» **Problem statement**:
Using the records below, copy exactly the part that opens with the line holding "The camera that" and closes with the line holding "- circuit board panel [45,289,514,559]", minus the pictures.

» **Record set**:
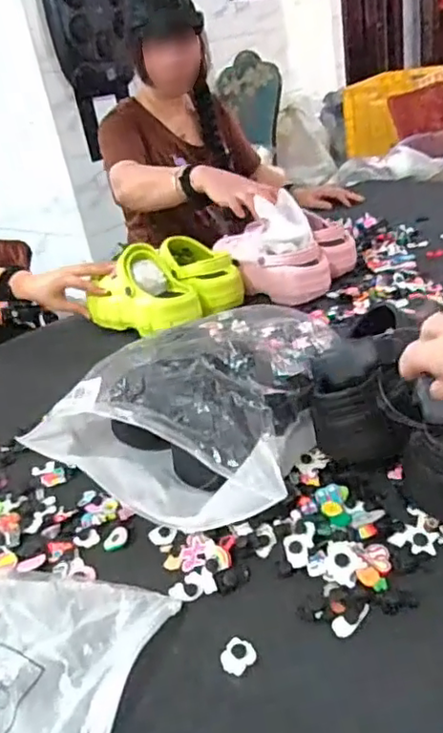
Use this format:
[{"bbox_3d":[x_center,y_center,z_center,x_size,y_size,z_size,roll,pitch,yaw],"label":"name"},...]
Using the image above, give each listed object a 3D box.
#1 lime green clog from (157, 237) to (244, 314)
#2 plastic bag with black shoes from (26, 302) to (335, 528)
[{"bbox_3d":[-0.044,-0.178,1.067,0.122,0.082,0.204,-19,44,-20],"label":"lime green clog"},{"bbox_3d":[-0.027,0.024,0.681,0.265,0.122,0.322,1,30,21],"label":"plastic bag with black shoes"}]

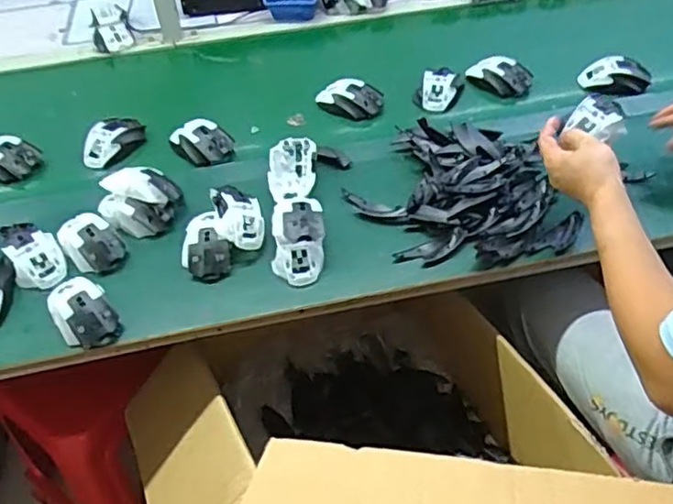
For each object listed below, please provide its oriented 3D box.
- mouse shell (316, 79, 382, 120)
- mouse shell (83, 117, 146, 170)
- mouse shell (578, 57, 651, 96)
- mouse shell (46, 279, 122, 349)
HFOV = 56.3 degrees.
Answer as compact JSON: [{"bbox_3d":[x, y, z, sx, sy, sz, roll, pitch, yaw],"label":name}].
[{"bbox_3d":[0.024,-0.255,1.062,0.115,0.051,0.058,4,42,8],"label":"mouse shell"},{"bbox_3d":[-0.351,-0.178,1.000,0.071,0.041,0.109,13,44,17],"label":"mouse shell"},{"bbox_3d":[0.479,-0.302,1.081,0.110,0.033,0.085,15,45,19],"label":"mouse shell"},{"bbox_3d":[-0.314,0.072,0.773,0.066,0.038,0.107,-28,47,-25],"label":"mouse shell"}]

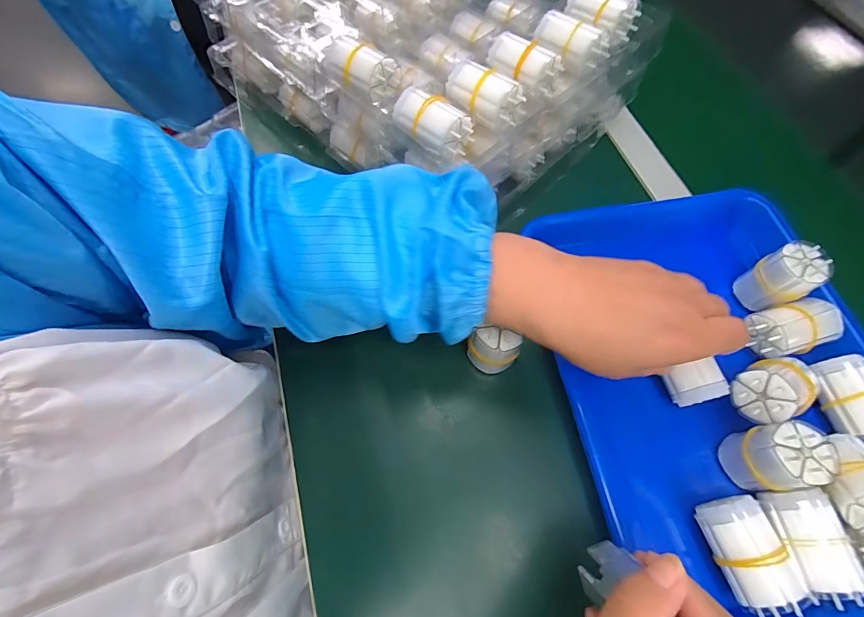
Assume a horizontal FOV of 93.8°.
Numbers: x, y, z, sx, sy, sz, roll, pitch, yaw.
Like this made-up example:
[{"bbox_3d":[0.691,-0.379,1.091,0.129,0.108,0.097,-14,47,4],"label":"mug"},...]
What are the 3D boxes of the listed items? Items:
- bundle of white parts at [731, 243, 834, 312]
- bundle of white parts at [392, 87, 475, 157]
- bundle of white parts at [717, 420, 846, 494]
[{"bbox_3d":[0.288,-0.024,0.336,0.030,0.057,0.038,-24,67,-12],"label":"bundle of white parts"},{"bbox_3d":[-0.002,-0.145,0.315,0.063,0.028,0.032,26,66,11],"label":"bundle of white parts"},{"bbox_3d":[0.233,0.101,0.274,0.036,0.055,0.040,-14,65,-8],"label":"bundle of white parts"}]

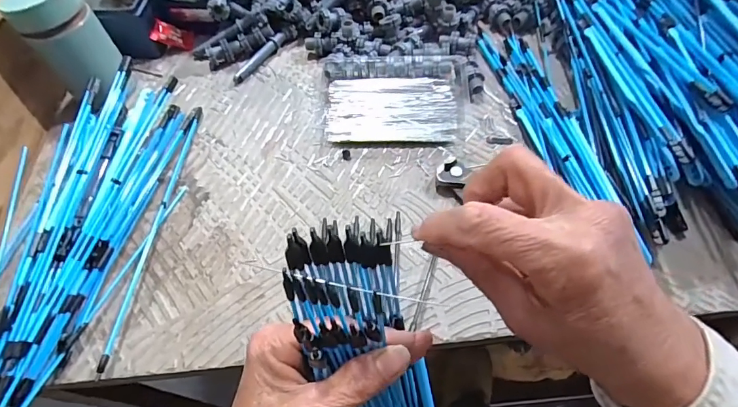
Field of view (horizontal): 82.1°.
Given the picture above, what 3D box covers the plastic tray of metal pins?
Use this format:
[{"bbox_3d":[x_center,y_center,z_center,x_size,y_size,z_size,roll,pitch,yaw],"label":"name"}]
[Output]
[{"bbox_3d":[0.026,-0.106,0.424,0.139,0.026,0.098,1,59,5],"label":"plastic tray of metal pins"}]

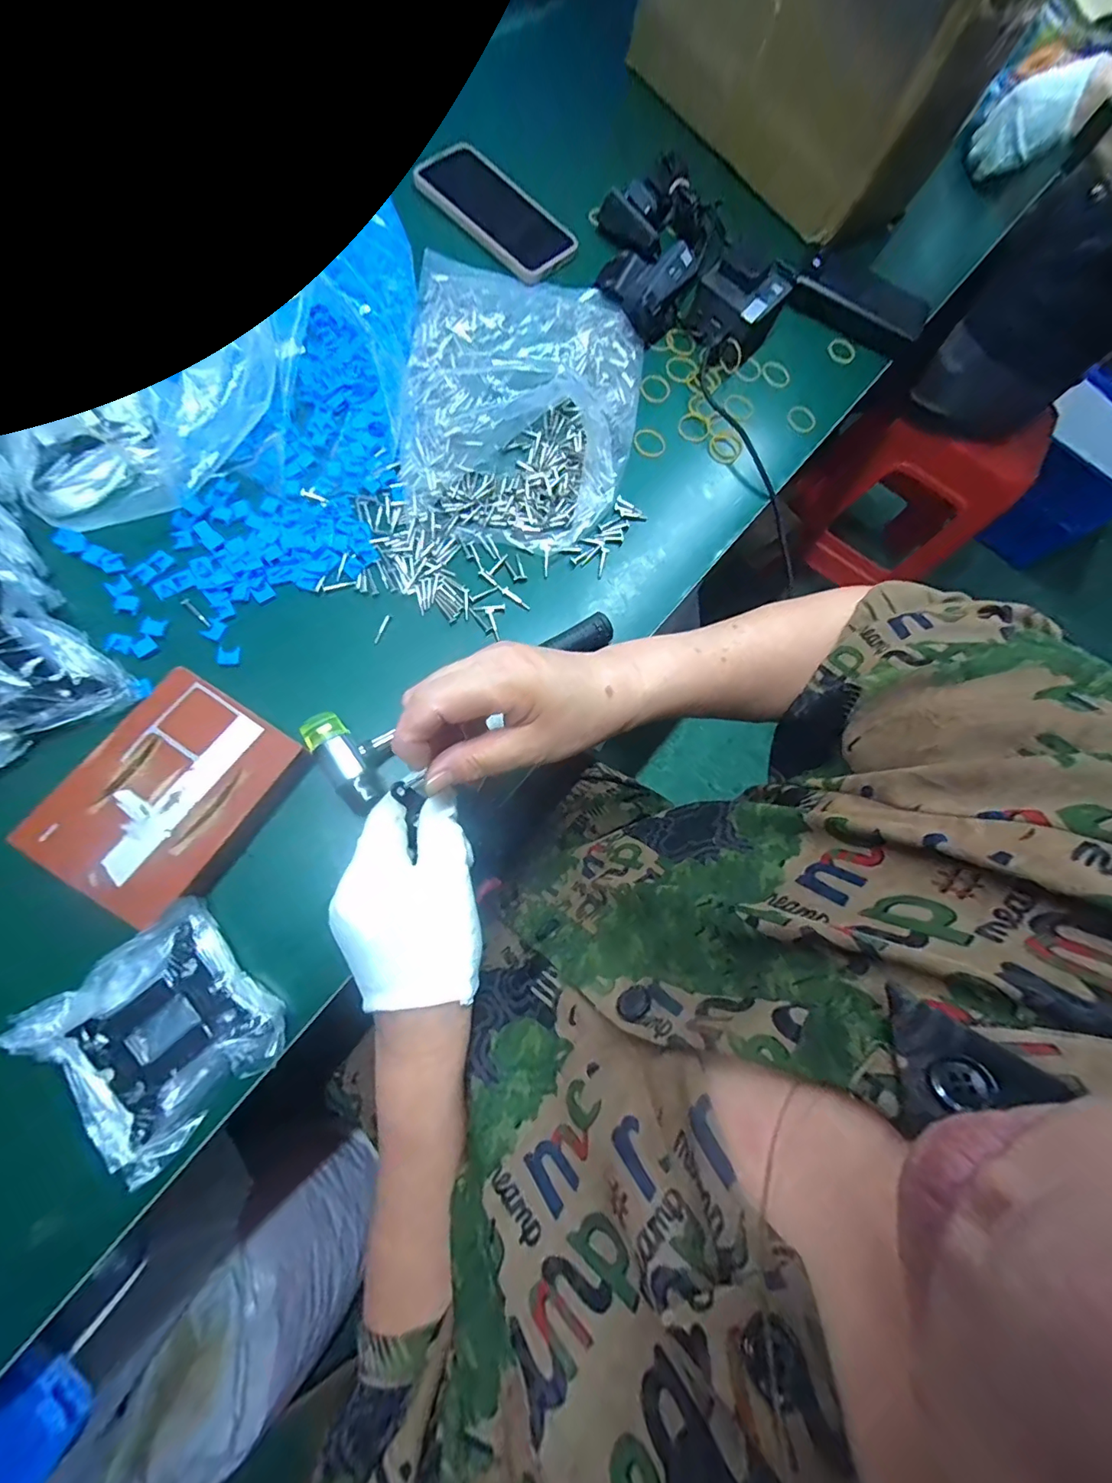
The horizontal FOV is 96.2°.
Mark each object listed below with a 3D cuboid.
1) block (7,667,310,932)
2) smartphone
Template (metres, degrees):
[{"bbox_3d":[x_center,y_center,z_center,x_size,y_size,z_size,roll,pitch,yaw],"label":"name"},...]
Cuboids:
[{"bbox_3d":[-0.244,0.035,0.322,0.106,0.030,0.138,36,78,7],"label":"block"},{"bbox_3d":[-0.061,-0.544,0.512,0.172,0.006,0.090,41,74,2],"label":"smartphone"}]

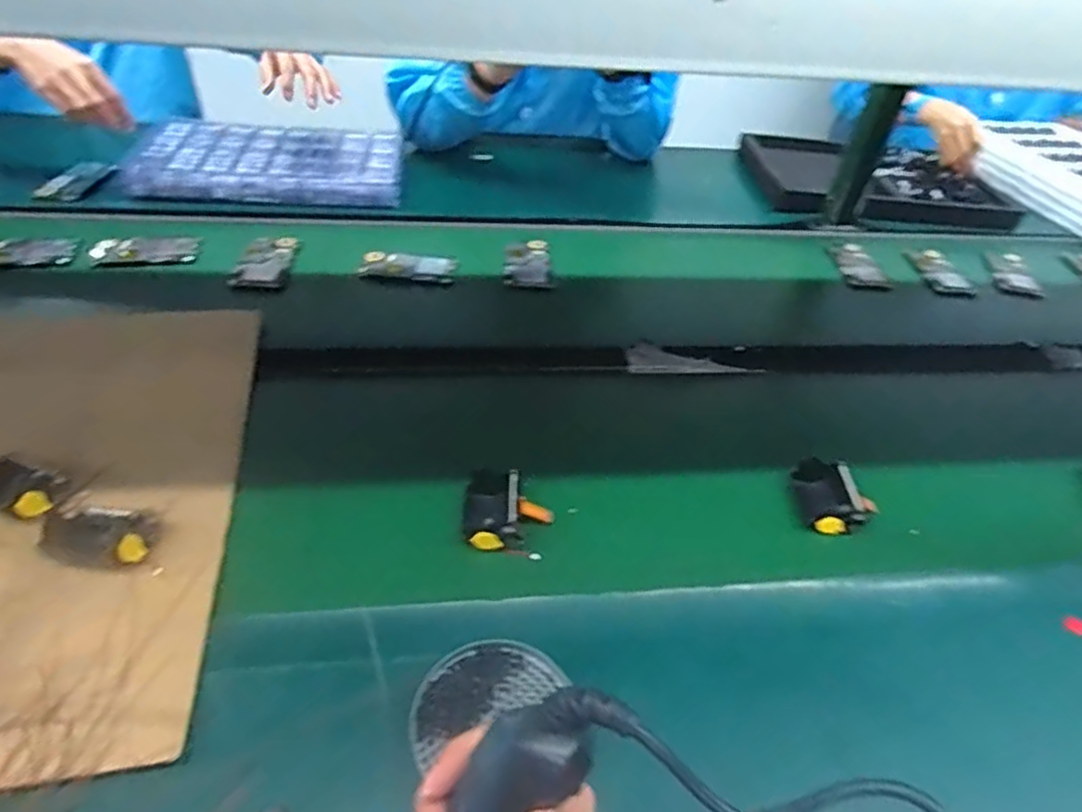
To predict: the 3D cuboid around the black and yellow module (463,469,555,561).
[{"bbox_3d":[-0.031,0.092,0.613,0.079,0.041,0.075,6,43,2],"label":"black and yellow module"}]

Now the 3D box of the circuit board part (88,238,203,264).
[{"bbox_3d":[-0.542,-0.214,0.929,0.139,0.010,0.058,-2,44,-7],"label":"circuit board part"}]

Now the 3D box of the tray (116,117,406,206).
[{"bbox_3d":[-0.424,-0.391,1.094,0.403,0.059,0.240,3,43,-2],"label":"tray"}]

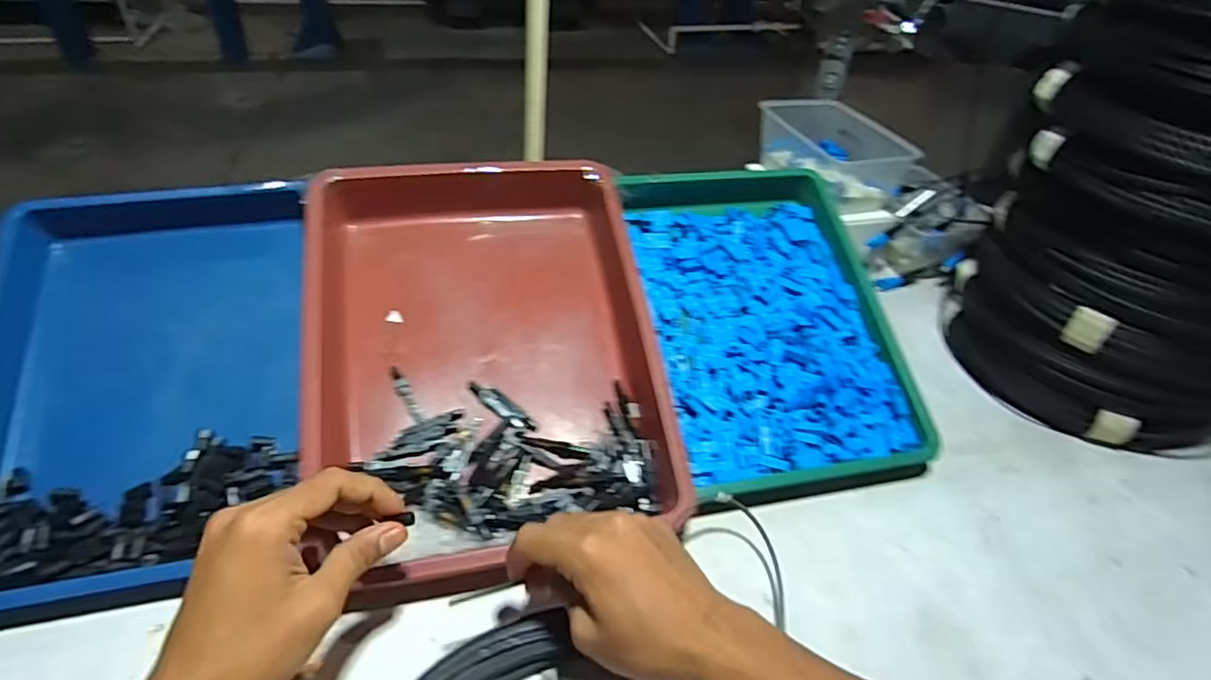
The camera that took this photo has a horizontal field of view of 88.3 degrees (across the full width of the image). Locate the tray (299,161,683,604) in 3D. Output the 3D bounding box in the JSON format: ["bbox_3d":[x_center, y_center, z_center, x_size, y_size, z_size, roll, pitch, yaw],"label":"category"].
[{"bbox_3d":[-0.098,-0.003,0.515,0.262,0.063,0.362,-6,60,-15],"label":"tray"}]

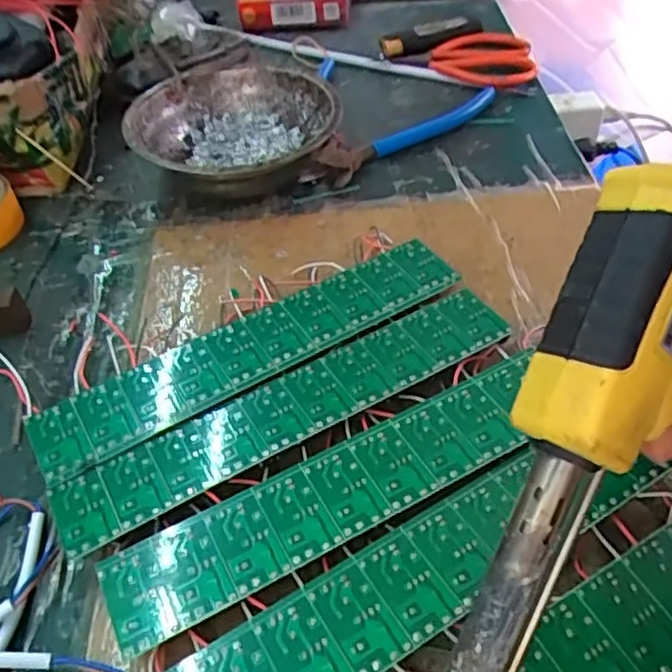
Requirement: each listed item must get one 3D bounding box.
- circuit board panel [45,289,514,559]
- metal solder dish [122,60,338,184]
[{"bbox_3d":[-0.017,0.029,0.286,0.198,0.004,0.035,-25,47,-19],"label":"circuit board panel"},{"bbox_3d":[-0.061,-0.121,0.420,0.120,0.043,0.118,-3,50,4],"label":"metal solder dish"}]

» **Solved problem**:
The camera that took this photo has a horizontal field of view of 88.3 degrees (across the full width of the image). Locate the tray (299,161,683,604) in 3D. Output the 3D bounding box in the JSON format: ["bbox_3d":[x_center, y_center, z_center, x_size, y_size, z_size, roll, pitch, yaw],"label":"category"].
[{"bbox_3d":[-0.098,-0.003,0.515,0.262,0.063,0.362,-6,60,-15],"label":"tray"}]

Requirement: each listed item must get one 3D bounding box.
- circuit board panel [45,289,514,559]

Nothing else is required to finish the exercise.